# Leidiges Thema: Einbauposition Radiator in Corsair Obsidian 500D



## TheMystery (21. September 2018)

Hallo zusammen,

aktuell bastel ich mir einen neuen Rechner zusammen...

Eine Frage dazu: Wo verbaue ich am besten den Radiator der Corsair H115i PRO RGB? In der Front (warme Luft ins Gehäuse) oder im Deckel (warme Luft aus dem Gehäuse)?

Gehäuse: Corsair Osidian 500D
CPU: Geköpfter i7 8700k (Overclocking)
Mainboard Gigabyte Aorus 7
Grafikkarte: AORUS GeForce GTX 1080 Ti Xtreme oder RTX 2080

Vielen lieben Dank für eure Tipps...

Uwe


----------



## Nordwind2000 (21. September 2018)

Wenn die Möglichkeit besteht den Radiator in der Front zu verbauen, dann mach das auch.

Der Rest der Lüfter sollte es definitiv schaffen die erwärmte Luft abzuführen, ohne das sich andere Komponenten großartig erwärmen.
Im Deckel ziehst du zusätzlich die warme Luft  der Grafikkarte mit durch, was meistens zu schlechteren Temperaturen der CPU führt.


----------



## TheMystery (21. September 2018)

@ Nordwind2000 :

Danke für deine Antwort...

Aber bremst die Abwärme des Radiators dann im Umkehrschluss nicht die Grafikkarte aus?

Was bedeutet die höhere Gehäuse-Temperatur für die Bauteile des Mainboards?

Wenn ich das Ganze richtig verstehe kann ich entweder die Temperaturen der CPU oder die der GPU günstig beeinflussen.
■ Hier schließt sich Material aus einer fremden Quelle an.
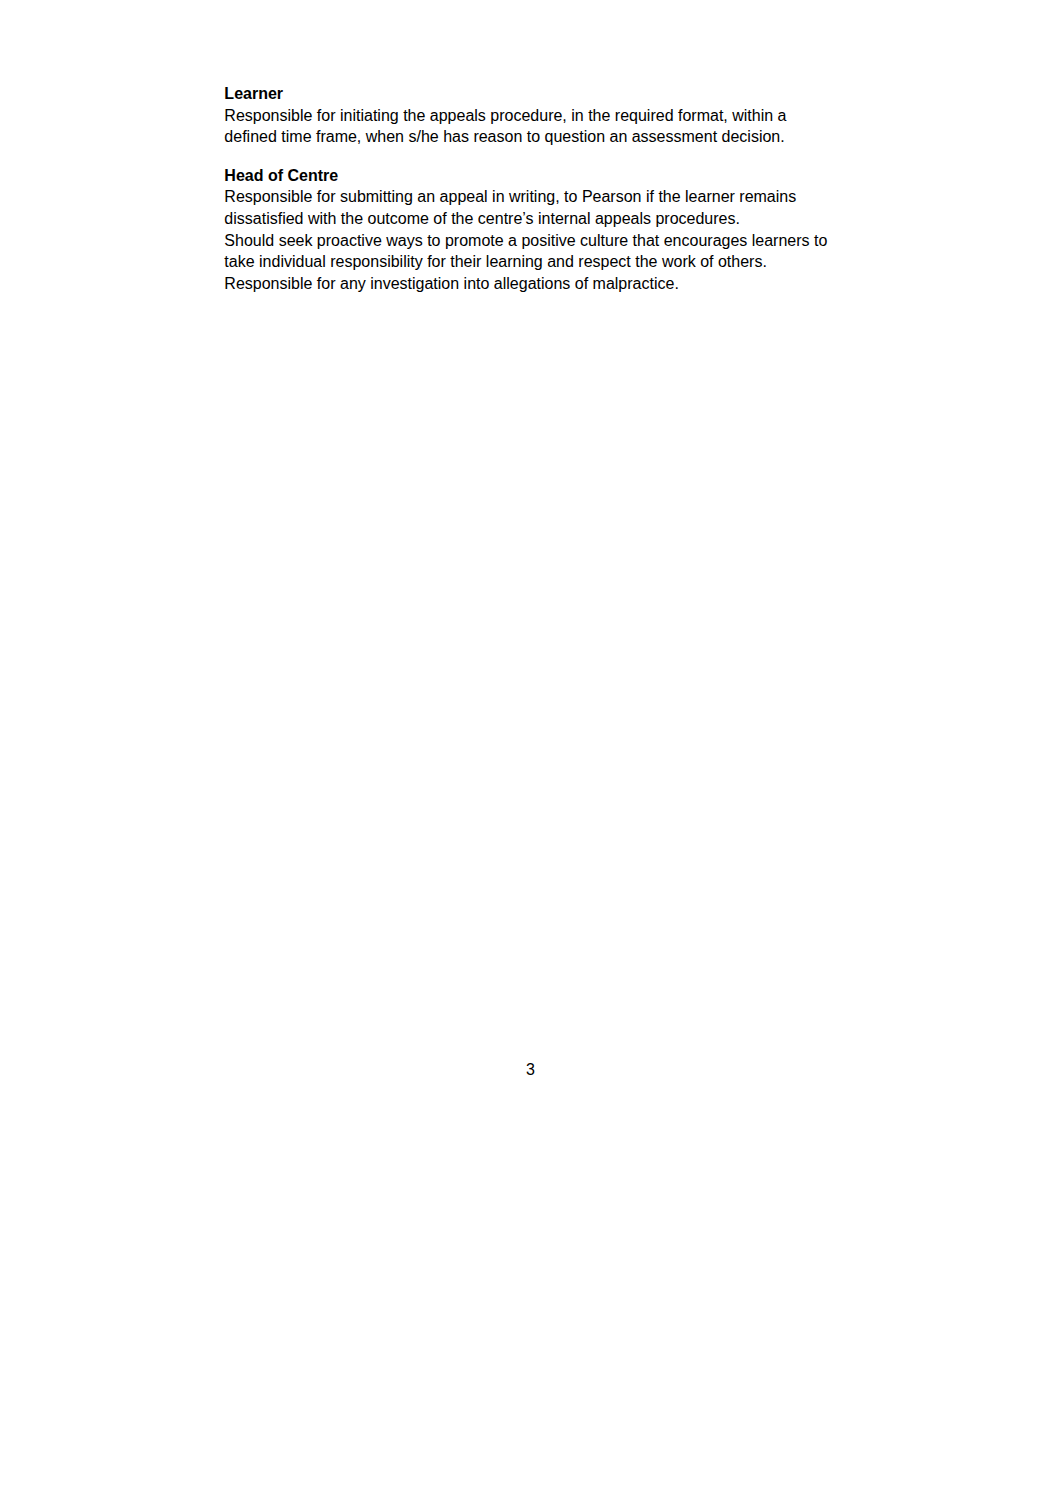Learner
Responsible for initiating the appeals procedure, in the required format, within a defined time frame, when s/he has reason to question an assessment decision.
Head of Centre
Responsible for submitting an appeal in writing, to Pearson if the learner remains dissatisfied with the outcome of the centre’s internal appeals procedures.
Should seek proactive ways to promote a positive culture that encourages learners to take individual responsibility for their learning and respect the work of others.
Responsible for any investigation into allegations of malpractice.
3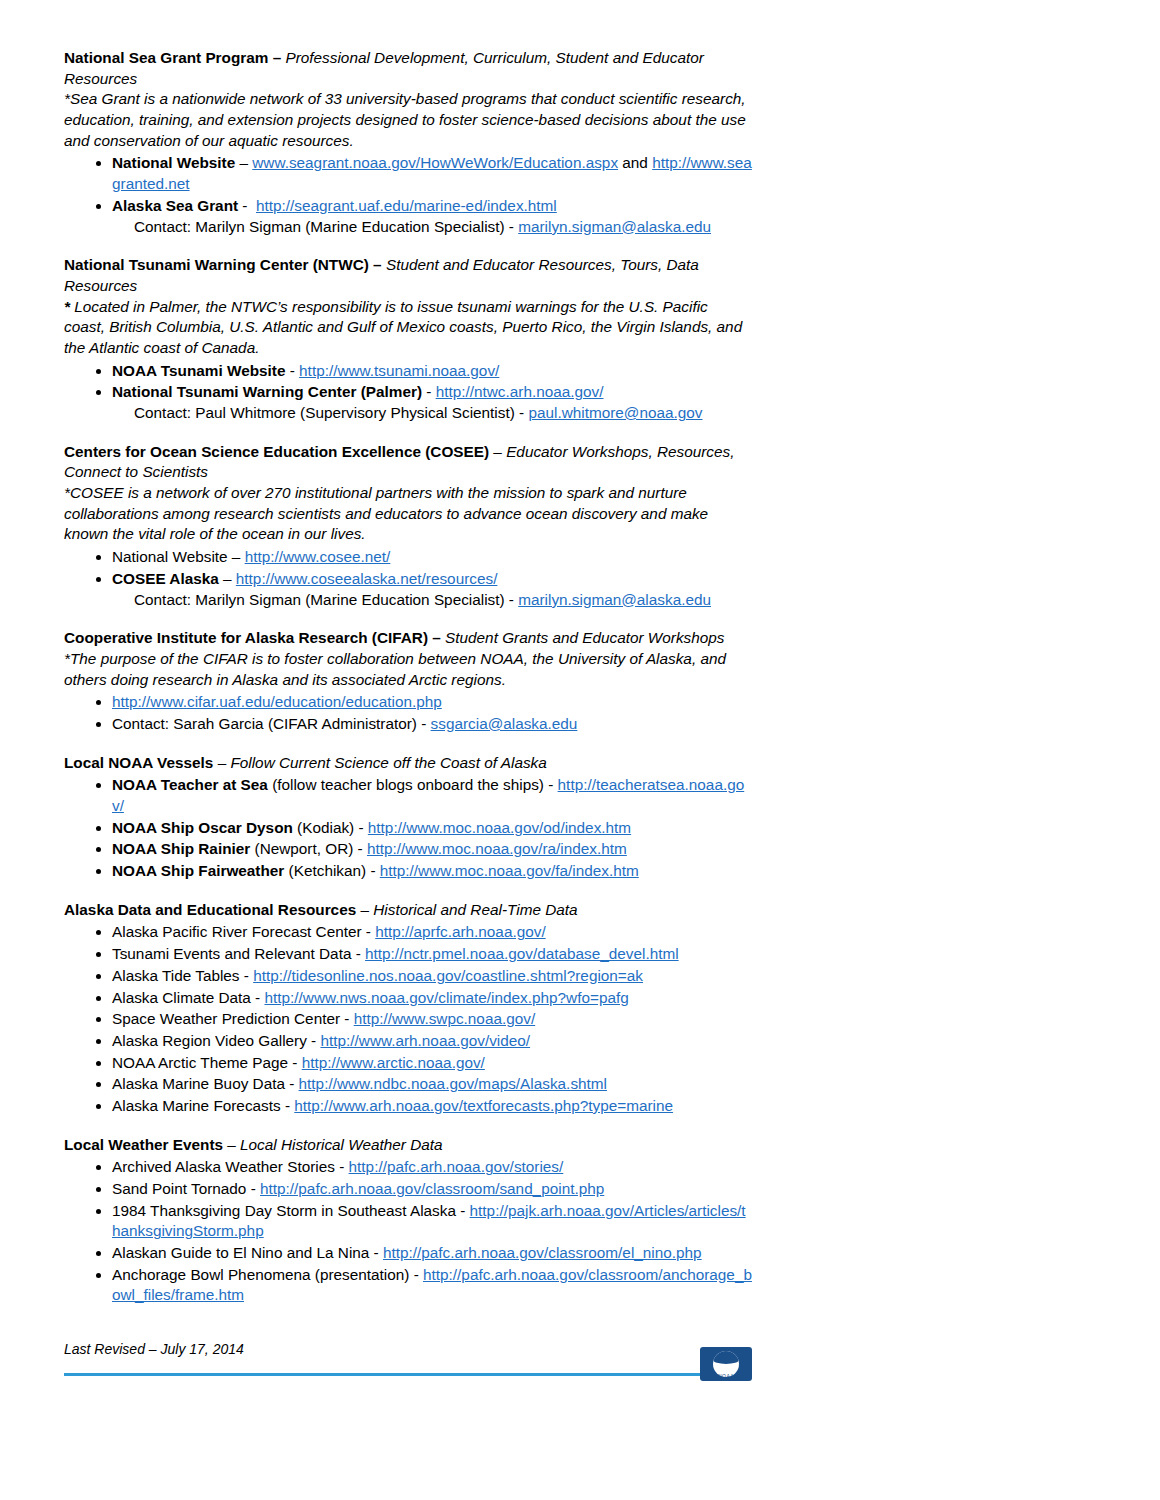National Sea Grant Program – Professional Development, Curriculum, Student and Educator Resources
*Sea Grant is a nationwide network of 33 university-based programs that conduct scientific research, education, training, and extension projects designed to foster science-based decisions about the use and conservation of our aquatic resources.
National Website – www.seagrant.noaa.gov/HowWeWork/Education.aspx and http://www.seagranted.net
Alaska Sea Grant - http://seagrant.uaf.edu/marine-ed/index.html
Contact: Marilyn Sigman (Marine Education Specialist) - marilyn.sigman@alaska.edu
National Tsunami Warning Center (NTWC) – Student and Educator Resources, Tours, Data Resources
* Located in Palmer, the NTWC’s responsibility is to issue tsunami warnings for the U.S. Pacific coast, British Columbia, U.S. Atlantic and Gulf of Mexico coasts, Puerto Rico, the Virgin Islands, and the Atlantic coast of Canada.
NOAA Tsunami Website - http://www.tsunami.noaa.gov/
National Tsunami Warning Center (Palmer) - http://ntwc.arh.noaa.gov/
Contact: Paul Whitmore (Supervisory Physical Scientist) - paul.whitmore@noaa.gov
Centers for Ocean Science Education Excellence (COSEE) – Educator Workshops, Resources, Connect to Scientists
*COSEE is a network of over 270 institutional partners with the mission to spark and nurture collaborations among research scientists and educators to advance ocean discovery and make known the vital role of the ocean in our lives.
National Website – http://www.cosee.net/
COSEE Alaska – http://www.coseealaska.net/resources/
Contact: Marilyn Sigman (Marine Education Specialist) - marilyn.sigman@alaska.edu
Cooperative Institute for Alaska Research (CIFAR) – Student Grants and Educator Workshops
*The purpose of the CIFAR is to foster collaboration between NOAA, the University of Alaska, and others doing research in Alaska and its associated Arctic regions.
http://www.cifar.uaf.edu/education/education.php
Contact: Sarah Garcia (CIFAR Administrator) - ssgarcia@alaska.edu
Local NOAA Vessels – Follow Current Science off the Coast of Alaska
NOAA Teacher at Sea (follow teacher blogs onboard the ships) - http://teacheratsea.noaa.gov/
NOAA Ship Oscar Dyson (Kodiak) - http://www.moc.noaa.gov/od/index.htm
NOAA Ship Rainier (Newport, OR) - http://www.moc.noaa.gov/ra/index.htm
NOAA Ship Fairweather (Ketchikan) - http://www.moc.noaa.gov/fa/index.htm
Alaska Data and Educational Resources – Historical and Real-Time Data
Alaska Pacific River Forecast Center - http://aprfc.arh.noaa.gov/
Tsunami Events and Relevant Data - http://nctr.pmel.noaa.gov/database_devel.html
Alaska Tide Tables - http://tidesonline.nos.noaa.gov/coastline.shtml?region=ak
Alaska Climate Data - http://www.nws.noaa.gov/climate/index.php?wfo=pafg
Space Weather Prediction Center - http://www.swpc.noaa.gov/
Alaska Region Video Gallery - http://www.arh.noaa.gov/video/
NOAA Arctic Theme Page - http://www.arctic.noaa.gov/
Alaska Marine Buoy Data - http://www.ndbc.noaa.gov/maps/Alaska.shtml
Alaska Marine Forecasts - http://www.arh.noaa.gov/textforecasts.php?type=marine
Local Weather Events – Local Historical Weather Data
Archived Alaska Weather Stories - http://pafc.arh.noaa.gov/stories/
Sand Point Tornado - http://pafc.arh.noaa.gov/classroom/sand_point.php
1984 Thanksgiving Day Storm in Southeast Alaska - http://pajk.arh.noaa.gov/Articles/articles/thanksgivingStorm.php
Alaskan Guide to El Nino and La Nina - http://pafc.arh.noaa.gov/classroom/el_nino.php
Anchorage Bowl Phenomena (presentation) - http://pafc.arh.noaa.gov/classroom/anchorage_bowl_files/frame.htm
Last Revised – July 17, 2014
NOAA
Das bedeutet dann doch einen faulen Kompromiss.

Bin verwirrt...

Herzliche Grüße

Uwe


----------



## Darkspell64 (22. September 2018)

Ein Kompromiss wird das immer sein, die Luft muss ja in irgendeiner Form die Wärme der Grafikkarte und der CPU aufnehmen.
Ich würde es an deiner stelle einfach mal testen, wie sich die Temperaturen verhalten. So ein großer Aufwand ist der Umbau ja dann auch nicht.
Je nach Lüfterkonfig kann es auch fast keinen Unterschied machen.


----------